Answer these questions using the Lightning Network excerpt below.
(a) How is deadlock prevented when locks are placed?
(b) What is the minimum number of nodes needed for a high-availability CP database?
(c) On the underlying Bitcoin AP database, what authorizes deletions of UTXOs?

§ **EXCERPT**:
*** Begin section ***
We then build up these local CP databases into a global CP database by using HTLCs to ensure consistent updates across multiple, local CP databases. The HTLC is effectively a row-level lock on some amount of coins on the CP database, locking their use until either the payment reaches the receiver, or some other failure occurs. Deadlock is prevented by the simple expedient of doing locks from the order sender to receiver. A payment is thus composed of a series of locks on multiple local CP databases, and once the payment is received, the locks are freed in reverse order.
Lightning Flaw: Low-Availability
The Lightning Network is not high-availability, meaning that in case of network partitions, sometimes payments are impossible.
For example, if an HTLC has already propagated, and one of the nodes along the path goes down, then the payment update cannot finish at the sender. In case of some other failure, the payment may also fail before it reaches the receiver, and because the sender and the receiver cannot be sure of what the status of the HTLC-lock-chain, they are unable to do anything to complete the payment: the sender cannot safely send out another alternate payment without trusting that the receiver will not spend both the original and the alernate payment, and the receiver literally holds no money at this point and cannot trust the sender claim that it has sent out the funds.
Thus, the Lightning Network availability drops whenever a public routing node goes offline.
The reason why Lightning Network is not high-availability CP lies precisely in the Channel:
The Channel, a local two-node CP database for financial transactions
Having only two nodes means that if one of the nodes is down, there is simply no way for the remaining node to update the database state. In order to get a high-availability CP database, we need at least three nodes, not two, and the rule that if one of them goes down, the remaining two can keep updating the database.
The more general rule is that if at least 50%, plus 1, are available, they can update the database state.
The problem with the typical high-availability CP database rule above (“three can keep updating if one of them is dead”) is that it is in conflict with an important principle of self-custody:
NOT YOUR KEYS, NOT YOUR COINS
On the underlying Bitcoin AP database, deletions of UTXOs are authorized by signatures. And thus, for the Lightning Channel two-node local CP database, the authorizers are both nodes, and both must provide signatures whenever they are updating the local CP database.
*** End section ***
§ **INFORMATION SUPPLIED**:
*** Begin section ***
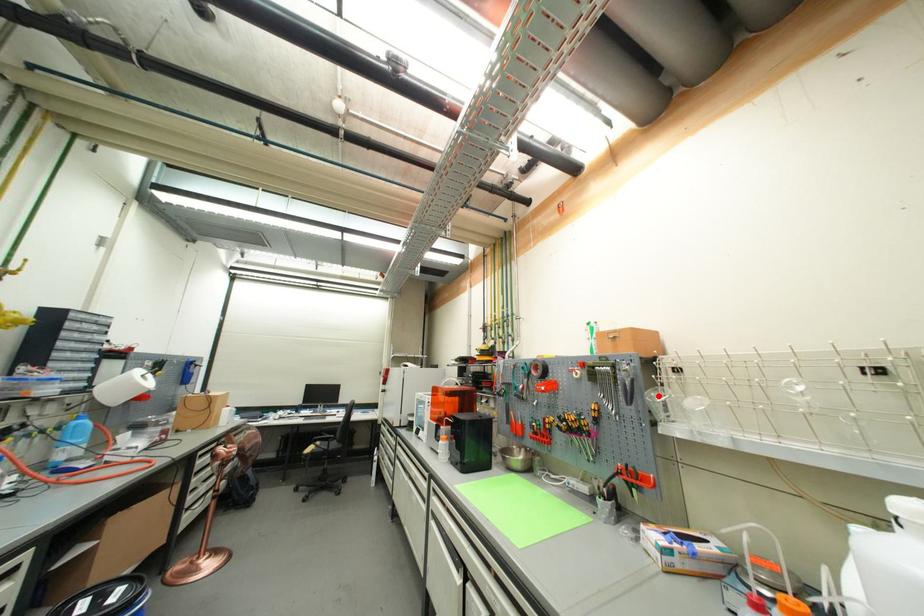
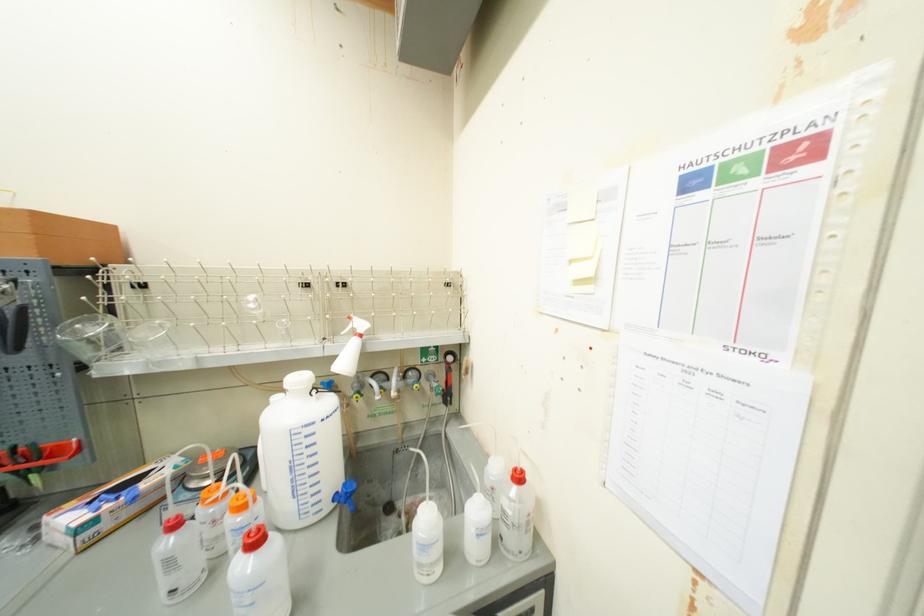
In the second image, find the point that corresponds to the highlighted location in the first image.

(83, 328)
*** End section ***
*** Begin section ***
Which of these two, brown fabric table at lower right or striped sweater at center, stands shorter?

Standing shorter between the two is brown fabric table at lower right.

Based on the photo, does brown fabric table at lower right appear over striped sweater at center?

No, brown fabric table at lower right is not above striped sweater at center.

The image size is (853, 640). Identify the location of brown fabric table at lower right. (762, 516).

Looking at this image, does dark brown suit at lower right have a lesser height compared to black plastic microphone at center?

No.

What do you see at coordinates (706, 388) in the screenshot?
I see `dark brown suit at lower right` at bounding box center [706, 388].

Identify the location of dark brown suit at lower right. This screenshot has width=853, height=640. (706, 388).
*** End section ***
§ **PROBLEM SOLUTION**:
(a) Locks are done in order from the sender to the receiver.
(b) At least three nodes are needed.
(c) Signatures authorize them.